In our study, six patients (21.4%) died during antifungal treatment, all diagnosed with mold infections. Despite the rising activity in the PHOU at HGUGM and an increase in the complexity of pathologies, mortality rates did not increased. Mortality in the second period was higher but no differences in the comparison between groups were found. The overall case-fatality rate attributable to IFD is very variable, reaching 10-25% in yeast infections and 20-50% in mold infections1,13,16,17. Patients who died without completing treatment can explain the shorter duration of treatment in period 2. A multidisciplinary management between experts in pediatric oncologic and infectious diseases that maintain a high level of suspicion of IFD in children with numerous host factors allowing for a prompt diagnosis can explain the lower number of proven infections in the third period and the stable mortality rates within the study period.
This study has several limitations. It is a retrospective study and data are limited to the information available in medical records. It is a single-center study with a relatively small sample size; however, the study is probably representative considering that it was done in a tertiary hospital during a long study period. A high level of suspicion in patients with several risk factors could have led to an over-diagnosis of the cases of possible IFD.

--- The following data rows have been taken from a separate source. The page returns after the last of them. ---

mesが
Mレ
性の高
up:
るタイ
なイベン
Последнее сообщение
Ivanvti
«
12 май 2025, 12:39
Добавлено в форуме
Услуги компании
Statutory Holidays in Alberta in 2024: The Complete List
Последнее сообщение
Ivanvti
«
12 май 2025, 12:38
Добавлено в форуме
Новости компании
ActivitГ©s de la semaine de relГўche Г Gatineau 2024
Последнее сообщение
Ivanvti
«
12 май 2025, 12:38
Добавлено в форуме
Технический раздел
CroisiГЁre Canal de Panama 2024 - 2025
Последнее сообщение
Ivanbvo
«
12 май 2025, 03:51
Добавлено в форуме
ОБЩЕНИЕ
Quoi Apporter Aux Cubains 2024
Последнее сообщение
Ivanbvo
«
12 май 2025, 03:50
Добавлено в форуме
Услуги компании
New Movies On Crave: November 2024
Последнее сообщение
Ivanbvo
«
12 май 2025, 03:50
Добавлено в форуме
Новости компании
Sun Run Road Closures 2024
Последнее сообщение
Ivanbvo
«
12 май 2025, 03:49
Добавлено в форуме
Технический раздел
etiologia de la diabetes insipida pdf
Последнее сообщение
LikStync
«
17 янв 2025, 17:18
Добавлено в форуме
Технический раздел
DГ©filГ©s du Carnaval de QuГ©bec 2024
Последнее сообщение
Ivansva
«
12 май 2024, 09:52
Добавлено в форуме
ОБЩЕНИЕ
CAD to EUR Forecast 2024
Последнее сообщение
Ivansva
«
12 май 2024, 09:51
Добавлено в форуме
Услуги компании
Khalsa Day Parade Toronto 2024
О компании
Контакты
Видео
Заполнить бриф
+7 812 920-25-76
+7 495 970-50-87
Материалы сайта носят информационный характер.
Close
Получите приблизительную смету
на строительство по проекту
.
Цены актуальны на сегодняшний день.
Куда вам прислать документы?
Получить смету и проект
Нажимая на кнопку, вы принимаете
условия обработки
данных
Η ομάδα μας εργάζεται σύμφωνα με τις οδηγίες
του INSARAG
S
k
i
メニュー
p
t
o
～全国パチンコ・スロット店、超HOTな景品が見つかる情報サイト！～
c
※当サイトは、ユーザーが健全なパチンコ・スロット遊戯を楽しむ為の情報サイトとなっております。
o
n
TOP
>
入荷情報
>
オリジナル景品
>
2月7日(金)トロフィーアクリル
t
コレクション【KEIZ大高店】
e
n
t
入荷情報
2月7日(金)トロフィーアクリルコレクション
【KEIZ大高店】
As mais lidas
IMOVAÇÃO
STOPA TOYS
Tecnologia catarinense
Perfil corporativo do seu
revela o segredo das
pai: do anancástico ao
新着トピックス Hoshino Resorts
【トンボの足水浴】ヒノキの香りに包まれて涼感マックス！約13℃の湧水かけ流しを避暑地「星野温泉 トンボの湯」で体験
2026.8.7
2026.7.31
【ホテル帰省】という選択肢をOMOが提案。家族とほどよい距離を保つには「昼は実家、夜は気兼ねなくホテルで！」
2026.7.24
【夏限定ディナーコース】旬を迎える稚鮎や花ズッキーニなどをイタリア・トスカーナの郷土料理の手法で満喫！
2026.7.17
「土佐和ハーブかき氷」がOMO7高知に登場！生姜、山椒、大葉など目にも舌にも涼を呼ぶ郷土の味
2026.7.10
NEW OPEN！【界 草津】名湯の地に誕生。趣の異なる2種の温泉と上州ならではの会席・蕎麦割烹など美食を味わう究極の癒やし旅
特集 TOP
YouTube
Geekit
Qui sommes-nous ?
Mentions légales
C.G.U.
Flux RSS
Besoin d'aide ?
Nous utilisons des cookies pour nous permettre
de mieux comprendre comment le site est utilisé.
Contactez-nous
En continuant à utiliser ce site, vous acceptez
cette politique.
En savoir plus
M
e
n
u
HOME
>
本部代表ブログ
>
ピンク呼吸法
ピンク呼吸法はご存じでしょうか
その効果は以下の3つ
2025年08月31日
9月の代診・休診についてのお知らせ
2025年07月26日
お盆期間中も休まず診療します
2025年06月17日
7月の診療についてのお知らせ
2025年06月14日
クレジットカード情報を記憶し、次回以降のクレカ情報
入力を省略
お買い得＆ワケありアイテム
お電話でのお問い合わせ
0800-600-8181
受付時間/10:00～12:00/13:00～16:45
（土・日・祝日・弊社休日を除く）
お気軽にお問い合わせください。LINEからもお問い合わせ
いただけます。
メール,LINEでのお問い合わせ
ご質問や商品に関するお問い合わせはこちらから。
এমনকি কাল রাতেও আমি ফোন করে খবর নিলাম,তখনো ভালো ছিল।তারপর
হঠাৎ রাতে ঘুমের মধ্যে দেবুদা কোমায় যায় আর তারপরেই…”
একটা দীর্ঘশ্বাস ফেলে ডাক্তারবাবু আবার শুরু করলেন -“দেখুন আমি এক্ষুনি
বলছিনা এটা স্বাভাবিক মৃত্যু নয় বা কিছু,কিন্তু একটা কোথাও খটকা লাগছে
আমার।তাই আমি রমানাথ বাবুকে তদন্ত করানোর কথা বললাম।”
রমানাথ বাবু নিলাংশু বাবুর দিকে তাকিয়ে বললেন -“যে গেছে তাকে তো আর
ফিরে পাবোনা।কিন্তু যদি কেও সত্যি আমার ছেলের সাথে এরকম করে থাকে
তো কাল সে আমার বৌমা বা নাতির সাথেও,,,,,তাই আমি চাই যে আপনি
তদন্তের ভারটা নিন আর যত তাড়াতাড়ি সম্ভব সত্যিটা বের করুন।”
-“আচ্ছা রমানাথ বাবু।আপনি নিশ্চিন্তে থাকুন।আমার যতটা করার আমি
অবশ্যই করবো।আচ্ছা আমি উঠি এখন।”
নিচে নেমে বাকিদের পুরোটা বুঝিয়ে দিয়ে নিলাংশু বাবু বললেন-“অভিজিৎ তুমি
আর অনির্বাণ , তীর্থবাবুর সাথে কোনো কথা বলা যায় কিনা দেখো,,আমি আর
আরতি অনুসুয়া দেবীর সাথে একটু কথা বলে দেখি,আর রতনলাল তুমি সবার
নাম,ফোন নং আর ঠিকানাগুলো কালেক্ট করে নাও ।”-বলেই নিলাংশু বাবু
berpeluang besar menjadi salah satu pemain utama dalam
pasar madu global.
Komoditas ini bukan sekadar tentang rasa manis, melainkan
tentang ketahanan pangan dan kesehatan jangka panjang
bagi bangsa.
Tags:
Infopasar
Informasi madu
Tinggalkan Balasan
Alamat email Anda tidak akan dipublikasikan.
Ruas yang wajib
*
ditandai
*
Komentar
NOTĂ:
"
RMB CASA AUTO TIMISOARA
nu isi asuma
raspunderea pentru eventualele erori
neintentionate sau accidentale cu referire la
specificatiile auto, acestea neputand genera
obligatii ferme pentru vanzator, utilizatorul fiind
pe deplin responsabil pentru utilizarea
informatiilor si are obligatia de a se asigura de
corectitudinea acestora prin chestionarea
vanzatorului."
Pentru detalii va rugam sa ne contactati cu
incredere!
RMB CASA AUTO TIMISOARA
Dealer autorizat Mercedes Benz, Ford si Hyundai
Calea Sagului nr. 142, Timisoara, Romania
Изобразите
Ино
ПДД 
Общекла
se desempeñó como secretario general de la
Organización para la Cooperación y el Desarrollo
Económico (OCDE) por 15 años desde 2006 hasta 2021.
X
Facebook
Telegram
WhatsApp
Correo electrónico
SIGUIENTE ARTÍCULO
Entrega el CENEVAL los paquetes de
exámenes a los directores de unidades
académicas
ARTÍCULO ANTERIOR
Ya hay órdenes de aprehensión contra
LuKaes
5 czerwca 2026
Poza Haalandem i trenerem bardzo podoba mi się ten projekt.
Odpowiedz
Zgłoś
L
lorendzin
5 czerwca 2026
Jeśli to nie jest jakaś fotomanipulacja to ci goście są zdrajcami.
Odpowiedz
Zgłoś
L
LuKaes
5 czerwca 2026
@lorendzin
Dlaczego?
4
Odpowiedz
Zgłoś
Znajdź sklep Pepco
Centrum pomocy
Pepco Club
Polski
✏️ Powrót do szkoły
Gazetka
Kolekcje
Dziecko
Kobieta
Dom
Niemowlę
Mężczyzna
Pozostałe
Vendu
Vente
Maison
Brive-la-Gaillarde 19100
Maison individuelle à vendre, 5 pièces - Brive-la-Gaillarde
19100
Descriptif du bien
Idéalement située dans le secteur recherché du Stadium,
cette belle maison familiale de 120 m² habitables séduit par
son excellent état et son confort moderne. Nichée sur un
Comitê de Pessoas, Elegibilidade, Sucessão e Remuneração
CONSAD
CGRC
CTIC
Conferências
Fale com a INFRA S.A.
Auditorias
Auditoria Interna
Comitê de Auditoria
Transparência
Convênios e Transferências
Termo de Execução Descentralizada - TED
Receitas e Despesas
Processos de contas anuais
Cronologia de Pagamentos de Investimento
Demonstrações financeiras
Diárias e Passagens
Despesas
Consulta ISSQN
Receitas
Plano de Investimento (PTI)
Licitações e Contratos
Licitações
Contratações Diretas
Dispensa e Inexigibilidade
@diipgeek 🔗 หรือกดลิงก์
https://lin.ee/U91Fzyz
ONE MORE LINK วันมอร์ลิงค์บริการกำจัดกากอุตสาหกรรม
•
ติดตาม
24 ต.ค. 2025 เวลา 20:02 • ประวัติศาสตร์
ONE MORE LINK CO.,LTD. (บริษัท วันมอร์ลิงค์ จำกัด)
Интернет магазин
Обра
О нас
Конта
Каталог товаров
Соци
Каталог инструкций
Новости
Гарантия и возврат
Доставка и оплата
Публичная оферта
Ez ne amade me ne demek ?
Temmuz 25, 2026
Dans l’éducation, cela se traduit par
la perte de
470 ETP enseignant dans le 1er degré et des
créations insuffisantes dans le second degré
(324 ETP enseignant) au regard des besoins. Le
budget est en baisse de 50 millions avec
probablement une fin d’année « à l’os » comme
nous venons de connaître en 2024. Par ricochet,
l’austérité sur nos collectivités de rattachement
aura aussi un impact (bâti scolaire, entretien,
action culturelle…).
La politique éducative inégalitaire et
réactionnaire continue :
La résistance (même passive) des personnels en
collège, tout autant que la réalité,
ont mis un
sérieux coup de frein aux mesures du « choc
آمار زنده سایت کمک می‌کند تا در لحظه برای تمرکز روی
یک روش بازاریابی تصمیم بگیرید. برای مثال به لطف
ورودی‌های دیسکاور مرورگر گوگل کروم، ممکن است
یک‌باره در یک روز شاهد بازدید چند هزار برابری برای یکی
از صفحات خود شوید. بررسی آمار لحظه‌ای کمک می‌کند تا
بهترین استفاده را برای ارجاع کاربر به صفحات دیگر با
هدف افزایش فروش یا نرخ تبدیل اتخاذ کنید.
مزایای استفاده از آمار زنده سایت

In conclusion, this study offers a good picture of IFD in children receiving chemotherapy or undergoing HSCT and may improve the current knowledge of IFD in these patients. We observed a decrease in yeast infections during the study time. The rising activity and complexity in our PHOU did not produce an increase in the prevalence of IFD or mortality rates. Local epidemiology knowledge of IFD is essential to implement appropriate therapeutic interventions early and improve survival in these children.